If it is damaged, the patient will experience less pain than if the arteries are damaged. For this reason, veins are preferred for taking blood or delivering drugs, hormones, messenger substances and nutrients during medical interventions. The blood and all substances transported with it reach the heart via the network of veins. Arterial blood flows away from the heart and venous blood flows to the heart. Ingested or supplied messenger substances are therefore quickly conducted to the heart via the veins. There they can develop their effect or are transported on to their destination via the arteries.
Since the brachial vein is a deep humerus, it cannot be seen, felt or touched from the outside. It flows between the muscles of the upper arm and is therefore well protected from external influences. If the superficial arm veins are damaged, the blood flow via the brachial vein is still sufficient. They reduce the risk of a total loss of blood circulation in the venous blood if the arm is damaged.

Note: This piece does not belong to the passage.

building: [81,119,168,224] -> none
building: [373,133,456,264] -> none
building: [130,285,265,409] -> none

Damage to the vessel wall of veins can cause bruising. Since the vessel wall is thin, even slight bruises, bruises or pressure can cause it to be damaged.

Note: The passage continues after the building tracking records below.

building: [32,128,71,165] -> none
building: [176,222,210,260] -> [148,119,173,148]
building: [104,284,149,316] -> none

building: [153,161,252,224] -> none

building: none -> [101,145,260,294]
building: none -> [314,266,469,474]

Damage often occurs, particularly when blood is drawn or medication is fed into the veins. These cause venous blood to leak out. This bleeding causes bruising. Applying pressure to these spots can be accompanied by a sensation of pain. The spots should be cooled immediately. This will stop the bleeding and prevent it from spreading.
In most cases the healing process starts very quickly and the bruises go away after a few days. If the bruises or the region become enlarged, a doctor should be consulted. In this case further bleeding will take place. These lead to the fact that the heart activity is increased. In particularly bad and persistent cases, this leads to stress on the heart and other organs. The risk of a heart attack increases. Other organs may not be adequately supplied and suffer symptoms of failure.
The cells in the body are transported through the blood. If a tumor forms in one place, there is a risk that tumor cells will detach. These can be transported to another location in a short time via the various blood conductors. This increases the risk that further metastases will develop and that cancer will spread.